-- begin Selection --

“The right hon. Gentleman caught the Whigs bathing, and walked away with their clothes. He has left them in the full enjoyment of their liberal position, and he is himself a strict conservative of their garments.”
Disraeli in House of Commons (28 February 1845), referring to Sir Robert Peel
“… expressing thus publicly my belief that a Conservative Government is an organised hypocrisy …”
Benjamin Disraeli in the House of Commons (17 March 1845)
New Canterbury Labour MP Rosie Duffield campaigned on an anti-grammars platform at the General Election. Both of Ms Duffield’s sons went to Simon Langton Grammar School in Canterbury.
Ms Duffield told a Canterbury Christ Church hustings in May that the Kent Test was “horrible, divisive and stressful”, but also revealed both her sons had gone to grammar schools – with one still attending and the other deciding it was “too competitive”.
Daniel Hamilton, who has been tipped as a future Conservative challenger in the city, has written an open letter to the new Labour MP, “At the general election, you fought – and were elected on – a manifesto which pledged not to “waste money on inefficient… vanity projects” such as grammar schools. You personally described grammar schools as “unequal” and “damaging” and refused to support the expansion of local grammar schools – a move which will increase pressure for places at excellent schools.”

-- end Selection --
-- begin Information supplied --

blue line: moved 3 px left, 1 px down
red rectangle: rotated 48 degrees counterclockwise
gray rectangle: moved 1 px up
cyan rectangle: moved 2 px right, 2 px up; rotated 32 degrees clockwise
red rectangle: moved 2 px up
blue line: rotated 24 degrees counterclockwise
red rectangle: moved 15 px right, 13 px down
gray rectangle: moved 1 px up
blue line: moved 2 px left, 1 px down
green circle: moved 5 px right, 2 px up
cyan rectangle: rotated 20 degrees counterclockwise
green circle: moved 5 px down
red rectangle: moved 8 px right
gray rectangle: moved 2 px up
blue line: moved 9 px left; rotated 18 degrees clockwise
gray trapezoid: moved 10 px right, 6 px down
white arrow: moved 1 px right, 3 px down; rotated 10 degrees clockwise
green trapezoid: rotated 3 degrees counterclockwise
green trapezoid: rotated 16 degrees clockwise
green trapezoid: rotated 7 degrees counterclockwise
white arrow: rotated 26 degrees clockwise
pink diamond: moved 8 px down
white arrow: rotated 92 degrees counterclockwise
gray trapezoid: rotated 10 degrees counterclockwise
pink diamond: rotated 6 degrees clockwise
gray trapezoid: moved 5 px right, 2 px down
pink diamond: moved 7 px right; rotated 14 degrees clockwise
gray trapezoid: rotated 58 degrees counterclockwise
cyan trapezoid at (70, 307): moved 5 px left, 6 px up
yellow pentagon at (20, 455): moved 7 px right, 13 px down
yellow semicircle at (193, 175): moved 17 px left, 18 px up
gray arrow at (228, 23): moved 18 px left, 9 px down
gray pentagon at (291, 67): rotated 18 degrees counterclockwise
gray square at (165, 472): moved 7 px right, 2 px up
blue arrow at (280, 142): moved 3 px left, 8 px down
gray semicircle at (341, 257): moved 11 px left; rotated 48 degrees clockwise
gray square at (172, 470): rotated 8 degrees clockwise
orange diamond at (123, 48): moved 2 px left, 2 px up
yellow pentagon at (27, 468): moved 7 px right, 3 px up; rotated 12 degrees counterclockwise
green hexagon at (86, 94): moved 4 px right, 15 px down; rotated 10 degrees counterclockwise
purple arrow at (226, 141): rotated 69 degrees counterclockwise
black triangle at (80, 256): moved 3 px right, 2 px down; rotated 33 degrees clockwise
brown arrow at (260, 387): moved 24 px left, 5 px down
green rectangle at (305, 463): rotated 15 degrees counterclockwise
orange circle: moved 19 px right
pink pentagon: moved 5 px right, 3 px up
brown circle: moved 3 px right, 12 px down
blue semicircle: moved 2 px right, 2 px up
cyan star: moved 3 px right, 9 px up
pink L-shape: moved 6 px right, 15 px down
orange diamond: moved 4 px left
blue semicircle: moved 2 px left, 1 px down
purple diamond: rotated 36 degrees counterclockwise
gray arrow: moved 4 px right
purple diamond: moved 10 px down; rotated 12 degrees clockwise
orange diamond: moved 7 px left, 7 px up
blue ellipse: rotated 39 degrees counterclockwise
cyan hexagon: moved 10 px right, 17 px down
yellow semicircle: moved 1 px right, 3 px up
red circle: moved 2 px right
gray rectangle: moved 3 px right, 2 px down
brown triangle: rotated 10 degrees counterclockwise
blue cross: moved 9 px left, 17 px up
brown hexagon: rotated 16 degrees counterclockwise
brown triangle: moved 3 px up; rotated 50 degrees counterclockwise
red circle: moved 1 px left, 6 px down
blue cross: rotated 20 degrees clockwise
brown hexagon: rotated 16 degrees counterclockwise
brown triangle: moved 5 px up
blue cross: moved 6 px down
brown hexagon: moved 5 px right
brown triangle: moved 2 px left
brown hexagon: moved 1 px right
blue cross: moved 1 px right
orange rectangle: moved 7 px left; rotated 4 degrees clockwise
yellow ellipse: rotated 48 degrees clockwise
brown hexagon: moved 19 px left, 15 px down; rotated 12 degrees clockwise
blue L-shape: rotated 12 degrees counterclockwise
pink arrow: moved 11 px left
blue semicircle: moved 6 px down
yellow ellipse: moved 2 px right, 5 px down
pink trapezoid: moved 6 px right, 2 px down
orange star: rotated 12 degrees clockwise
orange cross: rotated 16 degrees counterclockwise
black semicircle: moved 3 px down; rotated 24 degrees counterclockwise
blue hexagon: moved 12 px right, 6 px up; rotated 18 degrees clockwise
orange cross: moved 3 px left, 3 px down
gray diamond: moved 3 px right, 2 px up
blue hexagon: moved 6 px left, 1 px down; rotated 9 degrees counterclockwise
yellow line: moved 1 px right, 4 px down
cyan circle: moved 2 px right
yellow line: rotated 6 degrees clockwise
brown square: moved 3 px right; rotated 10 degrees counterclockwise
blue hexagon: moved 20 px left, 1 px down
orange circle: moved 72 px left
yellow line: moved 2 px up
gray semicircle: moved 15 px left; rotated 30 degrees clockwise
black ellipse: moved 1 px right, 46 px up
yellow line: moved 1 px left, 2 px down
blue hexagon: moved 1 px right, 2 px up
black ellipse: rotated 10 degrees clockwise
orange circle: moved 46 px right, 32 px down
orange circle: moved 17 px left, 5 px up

-- end Information supplied --

▶ [Given request 1]: Repeat the passage on Disraeli and the Canterbury MP between "New Canterbury Labour" and "School in Canterbury.", inclusive.
▶ [Given request 2]: Go on with the passage on Disraeli and the Canterbury MP from the point where it ends.
The items aren't needed for any of this.

▶ [Exercise answer 1]:
New Canterbury Labour MP Rosie Duffield campaigned on an anti-grammars platform at the General Election. Both of Ms Duffield’s sons went to Simon Langton Grammar School in Canterbury.

▶ [Exercise answer 2]:
But the Labour Party has hit back at attempts to smear Ms Duffield, saying you, “can’t opt out of the system (despite Miss Duffield saying one of her sons was no longer attending Simon Langton Grammar School), but you can disagree with it”.
A spokesperson for Ms Duffield said, “As far as we are concerned this is just an attempt by the Conservatives to raise the profile of Daniel Hamilton. He doesn’t live here, as far we know he lives between London and Stockport.
Rosie cannot opt out and choose to go to a comprehensive. With regards to the education of her son, she has worked within the constraints of the system she’s been given. Kent is a grammar county.
The grammar school system in Kent is broken, it does not work, which is why we are campaigning for a fairer system for all at the point of access.”
The grammar school system in Kent does work, but for the few, not the many:
The few to whom Labour pledged universal free university tuition, free universal childcare, free universal school meals, cheaper rail fares … And, if they are earning less than £80,000 per year, no Income Tax and National Insurance increases for five years or for the length of of Corbyn’s first Parliamentary term as Prime Minister.
One would think, going by Labour’s rebuttal, that there are no secondary schools, other than grammar schools, within the Canterbury constituency, or for that matter, Kent. Also, that there are no non selective schools.
Neither is the case.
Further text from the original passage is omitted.